On Yom Hashoah, more commonly known as Holocaust Remembrance Day, we honor the memory and bravery of the 6 million Jewish people who were killed in the Holocaust. To commemorate the day, Jews across the world host memorial events called Zikaron BaSalon, meaning “memories in the living room” in Hebrew, where survivors of the Holocaust share their stories and engage their communities in discussion.
This year the VCU Hubert H. Humphrey Fellowship Program and Congregation Beth Ahabah hosted their own Zikaron BaSalon, featuring a testimonial from Jay Ipson, a Holocaust survivor and co-founder of the Holocaust Museum of Virginia.
The event, which took place on April 12th at the Beth Ahabah synagogue on Franklin St, attracted a crowd of both students and community members interested in learning about the Holocaust from a first-person perspective.
In 1941 when he was six years old, Ipson and his family were forced into the Kovno Ghetto, which was establish by Nazi Germany to hold the Lithuanian Jews of Kaunas. He spoke in detail to the gathered crowd the inhuman conditions in which he lived as a child, the trials his parents endured in the camps, and the loved ones they could not save.
“An order came that we should take our pets to the synagogue. There they slaughtered them, they skinned them, they took their hides and shipped them to the Russian front because it was so cold and the Germans were not prepared, so they shipped them for gloves and earmuffs, and the carcasses they fed back to us,” said Ipson.

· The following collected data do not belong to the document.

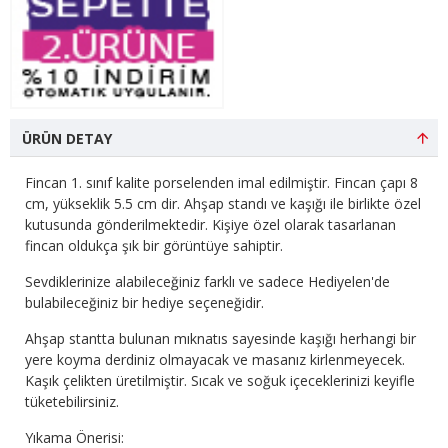
ÜRÜN DETAY
Fincan 1. sınıf kalite porselenden imal edilmiştir. Fincan çapı 8
cm, yükseklik 5.5 cm dir. Ahşap standı ve kaşığı ile birlikte özel
kutusunda gönderilmektedir. Kişiye özel olarak tasarlanan
fincan oldukça şık bir görüntüye sahiptir.
Sevdiklerinize alabileceğiniz farklı ve sadece Hediyelen'de
bulabileceğiniz bir hediye seçeneğidir.
Ahşap stantta bulunan mıknatıs sayesinde kaşığı herhangi bir
yere koyma derdiniz olmayacak ve masanız kirlenmeyecek.
Kaşık çelikten üretilmiştir. Sıcak ve soğuk içeceklerinizi keyifle
tüketebilirsiniz.
Yıkama Önerisi: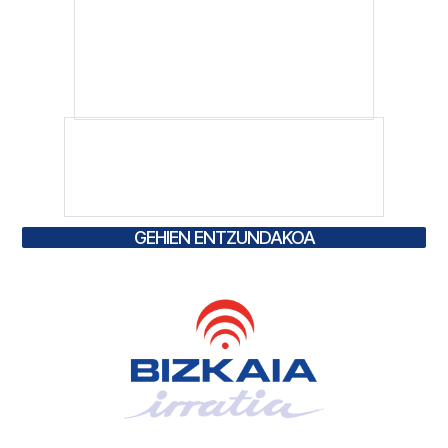
GEHIEN ENTZUNDAKOA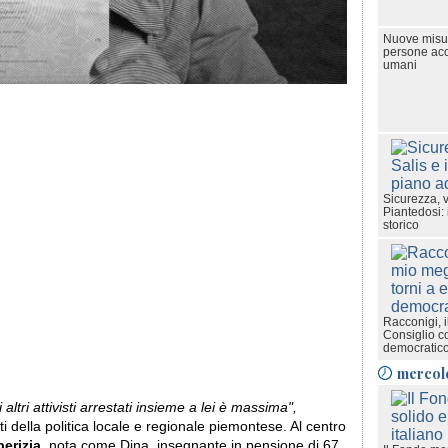
Nuove misur
persone accu
umani
Sicurezza, v
Piantedosi: 
storico
Racconigi, i
Consiglio c
democratic
mercol
altri attivisti arrestati insieme a lei è massima",
 della politica locale e regionale piemontese. Al centro
erizia
, nota come Dina, insegnante in pensione di 67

For two years his family lived in the camp and narrowly avoided extermination, until one day a Catholic farmer that Ipson’s father had once done a few favors for offered to hide them in the country if they could escape the camp. On November 9th, 1943, under the cover of darkness, they cut a hole in the barbed wire that surrounded the camp and ran to the farmer’s waiting truck.

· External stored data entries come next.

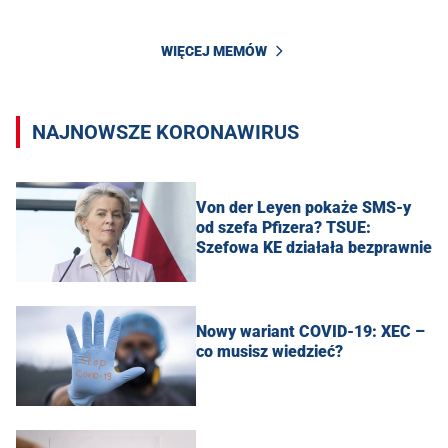
WIĘCEJ MEMÓW
NAJNOWSZE KORONAWIRUS
Von der Leyen pokaże SMS-y
od szefa Pfizera? TSUE:
Szefowa KE działała bezprawnie
Nowy wariant COVID-19: XEC –
co musisz wiedzieć?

The Ipson family was sheltered by these farmers until the day of Day of Liberation, hiding underground in a modified potato hole for 90 days.
“We had nothing to give them. They risked their lives to save ours,” Ipson said.

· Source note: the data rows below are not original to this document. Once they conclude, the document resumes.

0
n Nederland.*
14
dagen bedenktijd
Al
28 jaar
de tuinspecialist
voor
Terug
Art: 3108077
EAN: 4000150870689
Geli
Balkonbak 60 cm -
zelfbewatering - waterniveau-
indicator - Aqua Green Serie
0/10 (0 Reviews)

According to Ipson, he was one of only 118 Jewish-Lithuanian children to survive the Holocaust.
Ipson related the rise of Hitler and the Nazi Party to the current political climate in the United States and warned that Germany had a similar system of government before its leadership was taken over by a minority of extremists. He encouraged the gathered audience to become politically involved, saying the consequences for indifference could be an atrocity like the one he experienced.
“The Holocaust can happen in the United States and it’s our fault,” said Ipson.